Some members of the party, such as MP Boris Šťastný, a long time Klaus supporter, are equally unhappy and have not minced words: according to Štastný the party did “everything in the last months and weeks to drive away core voters” – a situation the prime minister was supposedly meant to have remedied after the Civic Democrats’ last leadership convention.
But exactly which steps could or should be taken remains unclear, at least for now: at a briefing in Prague on Tuesday Prime Minister Petr Nečas confirmed that the party was not taking the election results lightly but said flatly what had needed saying on the matter “had already been stated”. Instead, the prime minister focussed not on his party but firmly on the second round of the election, announcing that the Civic Democrat leadership was now fully backing colleague Karel Schwarzenberg the chairman government coalition partner TOP 09. Prime Minister Petr Nečas:
“We have always backed other right-wing candidates where we ourselves did not succeed. In this case we are being consistent and I would like to announce that the leadership of the Civic Democratic Party supports Karel Schwarzenberg; we are asking our voters to back him in the second round of the presidential election.”

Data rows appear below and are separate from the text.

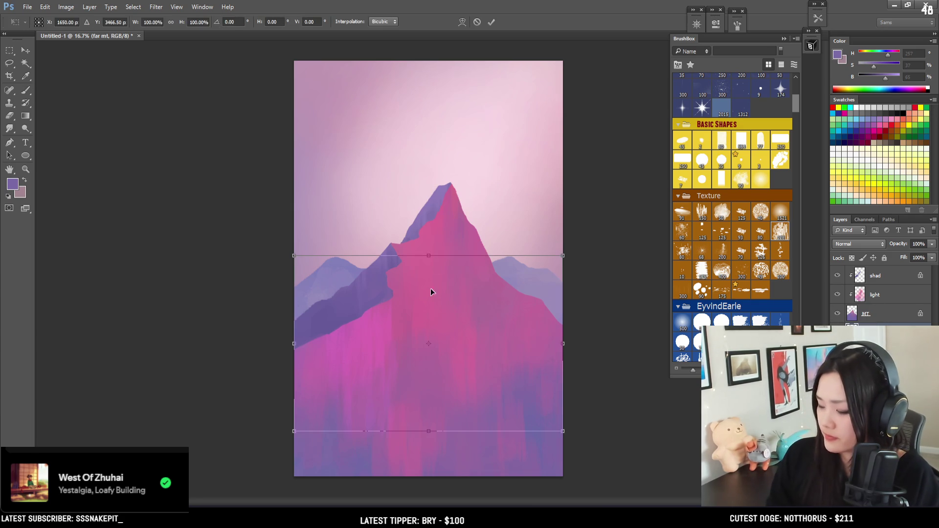
{"action": "left_click_drag", "start_coordinate": [430, 255], "coordinate": [430, 278]}
{"action": "left_click_drag", "start_coordinate": [499, 335], "coordinate": [504, 313]}
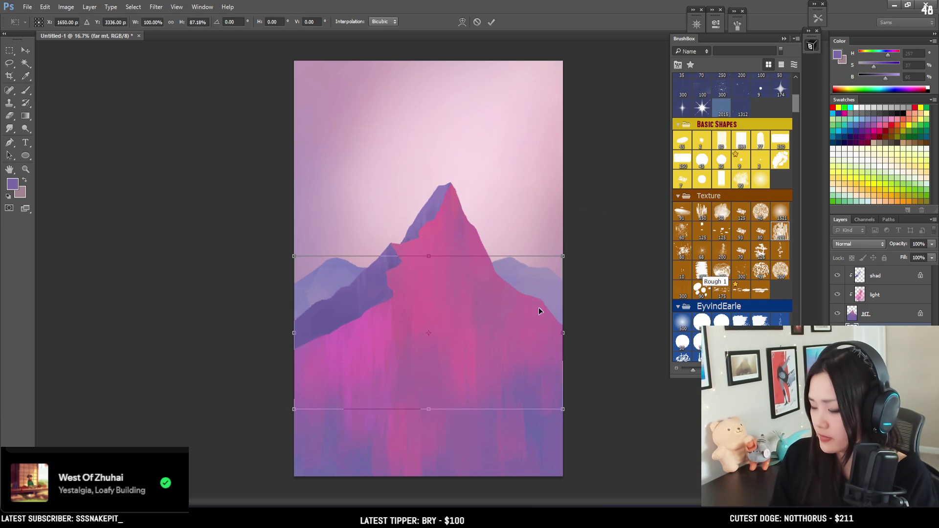
{"action": "key", "text": "Return"}
Start erasing the far-mountain edges, trying and undoing a dark stroke on the right ridge
{"action": "key", "text": "e"}
{"action": "key", "text": "bracketright"}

For the opposition Social Democrats who to back in the runoff is not as clear cut: despite a weak recommendation on Saturday for former prime minister Miloš Zeman as the only remaining “leftist” candidate, many remain wary. As much as a third within the party are said to back the former Social Democrat, but others like Jiří Dienstbier, the Social Democrat candidate who finished fourth in the first round, remain openly opposed.

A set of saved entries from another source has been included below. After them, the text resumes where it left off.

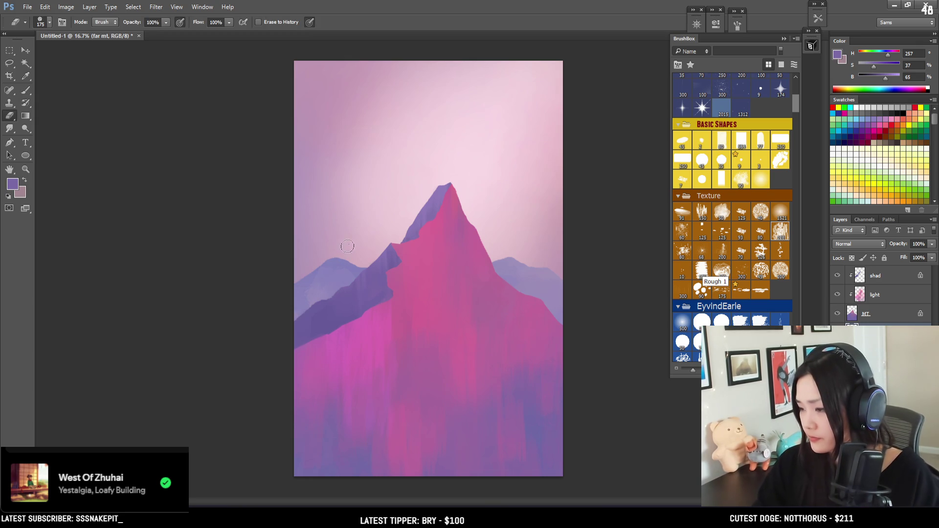
{"action": "key", "text": "bracketleft"}
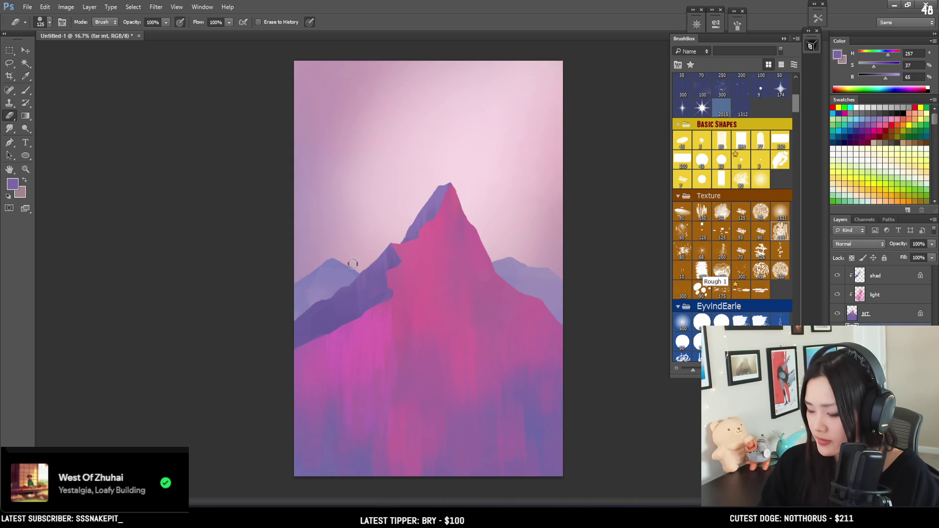
{"action": "key", "text": "b"}
{"action": "left_click_drag", "start_coordinate": [517, 252], "coordinate": [472, 259]}
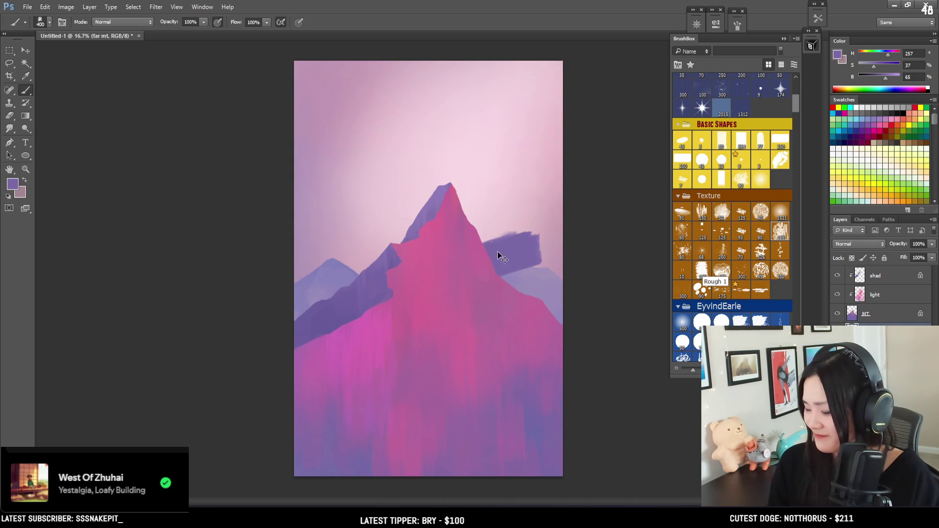
{"action": "key", "text": "ctrl+z"}
{"action": "key", "text": "e"}
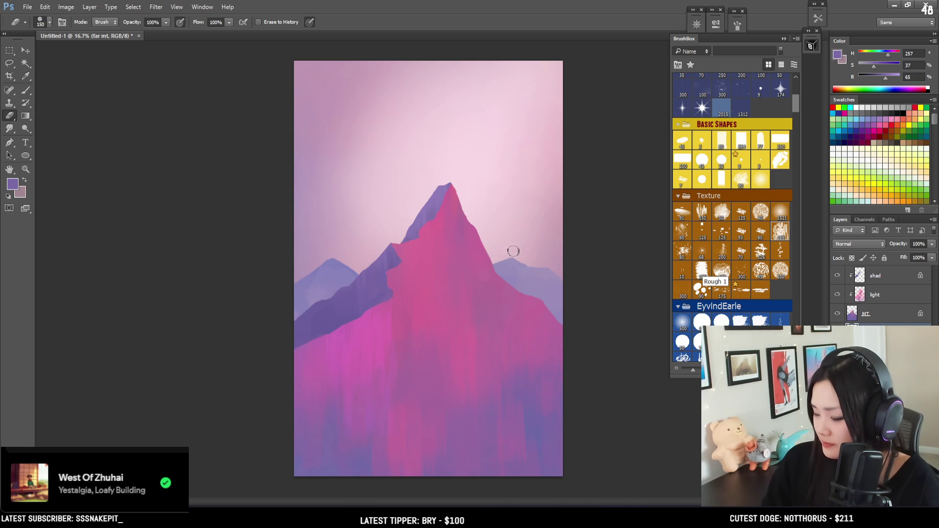
Trim the far-mountain silhouette with the eraser at varying sizes
{"action": "key", "text": "bracketleft"}
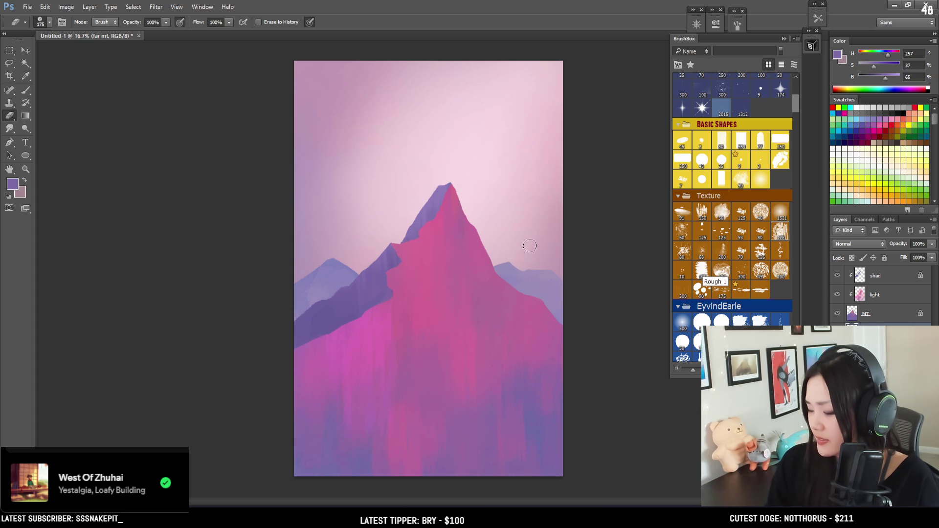
{"action": "key", "text": "bracketright"}
{"action": "key", "text": "bracketright"}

Throughout his campaign Mr Dienstbier repeatedly accused Mr Zeman of shady politics in the late 1990s and the turn of the millennium; in an online chat room with readers of financial daily Hospodářské noviny on Tuesday he made clear Zeman for him remained unacceptable. In his words, he could not support anyone tied to ‘mafioso capitalism’ and also suggested that Mr Zeman was a leftist in name only. Dienstbier, an anti-corruption candidate who could arguably run to head the Social Democrats in the future, has suggested that for voters on the political Left, the choice between Miloš Zeman and Karel Schwarzenberg was a most difficult one.